Whenever a line of the listing contains "frame", it counts; give the total number of such lines and nothing more.

--- Exercise data ---

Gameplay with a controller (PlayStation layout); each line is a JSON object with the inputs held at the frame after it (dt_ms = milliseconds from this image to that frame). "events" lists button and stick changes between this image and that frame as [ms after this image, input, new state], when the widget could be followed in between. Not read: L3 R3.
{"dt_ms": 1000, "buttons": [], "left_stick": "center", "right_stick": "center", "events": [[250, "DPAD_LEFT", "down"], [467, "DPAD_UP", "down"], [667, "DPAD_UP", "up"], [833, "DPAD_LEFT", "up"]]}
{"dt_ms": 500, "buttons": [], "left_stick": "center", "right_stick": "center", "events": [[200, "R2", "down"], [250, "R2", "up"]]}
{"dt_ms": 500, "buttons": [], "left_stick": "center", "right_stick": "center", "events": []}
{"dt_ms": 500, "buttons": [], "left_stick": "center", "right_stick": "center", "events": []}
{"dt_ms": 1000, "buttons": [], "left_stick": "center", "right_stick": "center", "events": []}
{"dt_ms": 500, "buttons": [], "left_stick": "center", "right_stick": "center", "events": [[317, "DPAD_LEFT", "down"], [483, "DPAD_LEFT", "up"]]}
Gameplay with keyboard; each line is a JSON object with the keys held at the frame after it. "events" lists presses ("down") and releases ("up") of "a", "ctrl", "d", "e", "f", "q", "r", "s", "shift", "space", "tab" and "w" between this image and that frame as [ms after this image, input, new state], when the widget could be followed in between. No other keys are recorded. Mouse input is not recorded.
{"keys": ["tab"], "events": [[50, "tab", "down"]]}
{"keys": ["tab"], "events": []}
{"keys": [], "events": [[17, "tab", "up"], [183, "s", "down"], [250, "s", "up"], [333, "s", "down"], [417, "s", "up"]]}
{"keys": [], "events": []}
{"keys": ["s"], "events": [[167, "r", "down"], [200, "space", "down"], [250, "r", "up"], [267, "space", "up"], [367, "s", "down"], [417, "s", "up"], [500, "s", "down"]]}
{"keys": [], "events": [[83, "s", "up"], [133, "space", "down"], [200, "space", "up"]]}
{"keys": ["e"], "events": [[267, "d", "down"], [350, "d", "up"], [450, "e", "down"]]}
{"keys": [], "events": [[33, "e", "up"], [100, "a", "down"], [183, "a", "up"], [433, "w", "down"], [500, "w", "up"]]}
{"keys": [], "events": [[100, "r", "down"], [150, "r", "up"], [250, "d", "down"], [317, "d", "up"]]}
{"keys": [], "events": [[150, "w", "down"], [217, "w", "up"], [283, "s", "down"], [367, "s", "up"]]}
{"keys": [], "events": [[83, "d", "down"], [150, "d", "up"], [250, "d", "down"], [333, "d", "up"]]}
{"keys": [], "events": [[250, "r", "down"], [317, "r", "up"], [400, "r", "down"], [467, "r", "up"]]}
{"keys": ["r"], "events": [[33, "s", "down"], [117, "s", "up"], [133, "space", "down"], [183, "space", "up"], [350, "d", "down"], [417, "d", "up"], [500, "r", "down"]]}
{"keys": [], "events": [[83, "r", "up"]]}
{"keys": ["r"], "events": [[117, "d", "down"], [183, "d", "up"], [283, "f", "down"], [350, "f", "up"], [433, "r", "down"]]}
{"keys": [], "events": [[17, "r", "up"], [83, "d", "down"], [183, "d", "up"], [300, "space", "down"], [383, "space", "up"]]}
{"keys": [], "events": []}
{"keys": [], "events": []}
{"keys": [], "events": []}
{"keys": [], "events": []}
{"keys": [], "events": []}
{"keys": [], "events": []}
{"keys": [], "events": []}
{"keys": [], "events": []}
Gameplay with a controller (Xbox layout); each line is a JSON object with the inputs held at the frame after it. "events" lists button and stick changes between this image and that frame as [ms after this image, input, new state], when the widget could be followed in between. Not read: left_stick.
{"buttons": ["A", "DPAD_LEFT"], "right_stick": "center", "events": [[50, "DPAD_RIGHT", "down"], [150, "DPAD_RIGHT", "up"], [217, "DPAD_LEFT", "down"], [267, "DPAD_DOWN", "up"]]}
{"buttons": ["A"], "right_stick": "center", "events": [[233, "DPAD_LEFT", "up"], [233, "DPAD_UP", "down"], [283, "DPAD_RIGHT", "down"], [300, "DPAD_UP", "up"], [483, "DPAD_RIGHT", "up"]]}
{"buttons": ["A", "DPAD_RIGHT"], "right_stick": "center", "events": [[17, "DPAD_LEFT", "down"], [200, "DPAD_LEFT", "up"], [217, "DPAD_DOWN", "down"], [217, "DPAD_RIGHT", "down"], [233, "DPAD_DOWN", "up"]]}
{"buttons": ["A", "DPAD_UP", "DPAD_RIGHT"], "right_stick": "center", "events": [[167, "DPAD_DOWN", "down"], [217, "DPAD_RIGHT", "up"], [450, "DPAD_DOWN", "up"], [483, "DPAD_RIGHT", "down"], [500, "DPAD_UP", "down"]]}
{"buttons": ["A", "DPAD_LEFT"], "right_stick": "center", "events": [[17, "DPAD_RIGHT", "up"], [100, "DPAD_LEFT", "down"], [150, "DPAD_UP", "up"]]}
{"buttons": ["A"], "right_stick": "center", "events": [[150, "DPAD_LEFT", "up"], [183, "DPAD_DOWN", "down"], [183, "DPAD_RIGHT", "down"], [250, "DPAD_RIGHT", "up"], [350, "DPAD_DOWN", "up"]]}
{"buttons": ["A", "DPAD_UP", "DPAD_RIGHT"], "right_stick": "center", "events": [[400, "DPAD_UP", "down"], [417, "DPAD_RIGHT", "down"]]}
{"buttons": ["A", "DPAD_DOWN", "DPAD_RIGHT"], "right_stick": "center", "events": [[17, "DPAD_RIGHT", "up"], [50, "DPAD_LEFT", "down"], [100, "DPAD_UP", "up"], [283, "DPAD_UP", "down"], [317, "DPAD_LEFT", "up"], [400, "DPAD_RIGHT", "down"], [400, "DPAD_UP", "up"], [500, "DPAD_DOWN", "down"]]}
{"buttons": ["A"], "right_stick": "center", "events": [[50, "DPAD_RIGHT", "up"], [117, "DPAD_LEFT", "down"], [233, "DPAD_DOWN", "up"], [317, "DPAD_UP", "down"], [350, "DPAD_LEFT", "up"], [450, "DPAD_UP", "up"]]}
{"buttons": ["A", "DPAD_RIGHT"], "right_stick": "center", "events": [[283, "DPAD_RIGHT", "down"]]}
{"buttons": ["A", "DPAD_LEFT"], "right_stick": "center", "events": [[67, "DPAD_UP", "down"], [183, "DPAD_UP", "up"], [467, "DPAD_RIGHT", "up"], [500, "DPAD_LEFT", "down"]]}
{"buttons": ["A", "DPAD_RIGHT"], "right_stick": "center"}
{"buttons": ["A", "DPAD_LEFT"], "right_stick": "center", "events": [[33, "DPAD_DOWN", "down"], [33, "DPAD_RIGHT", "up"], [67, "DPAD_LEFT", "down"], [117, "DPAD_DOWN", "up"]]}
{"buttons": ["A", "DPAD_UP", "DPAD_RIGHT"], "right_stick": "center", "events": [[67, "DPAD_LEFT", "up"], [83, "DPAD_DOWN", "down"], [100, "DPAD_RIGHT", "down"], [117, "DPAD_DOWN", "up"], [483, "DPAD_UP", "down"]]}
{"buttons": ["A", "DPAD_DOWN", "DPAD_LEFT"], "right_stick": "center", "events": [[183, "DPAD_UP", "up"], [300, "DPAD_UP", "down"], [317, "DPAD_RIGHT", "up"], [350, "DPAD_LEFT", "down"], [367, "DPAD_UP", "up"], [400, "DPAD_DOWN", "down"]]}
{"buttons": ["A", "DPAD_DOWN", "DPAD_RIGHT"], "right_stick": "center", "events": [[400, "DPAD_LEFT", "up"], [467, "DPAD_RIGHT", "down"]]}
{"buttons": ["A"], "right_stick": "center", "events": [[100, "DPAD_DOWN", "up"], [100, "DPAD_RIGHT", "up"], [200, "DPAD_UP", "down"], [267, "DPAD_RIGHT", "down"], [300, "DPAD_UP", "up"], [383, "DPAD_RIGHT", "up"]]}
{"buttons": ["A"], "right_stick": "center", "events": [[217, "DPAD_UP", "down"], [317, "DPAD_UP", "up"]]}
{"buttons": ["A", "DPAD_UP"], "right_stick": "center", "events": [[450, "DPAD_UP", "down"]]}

---

#### [Problem solution]
3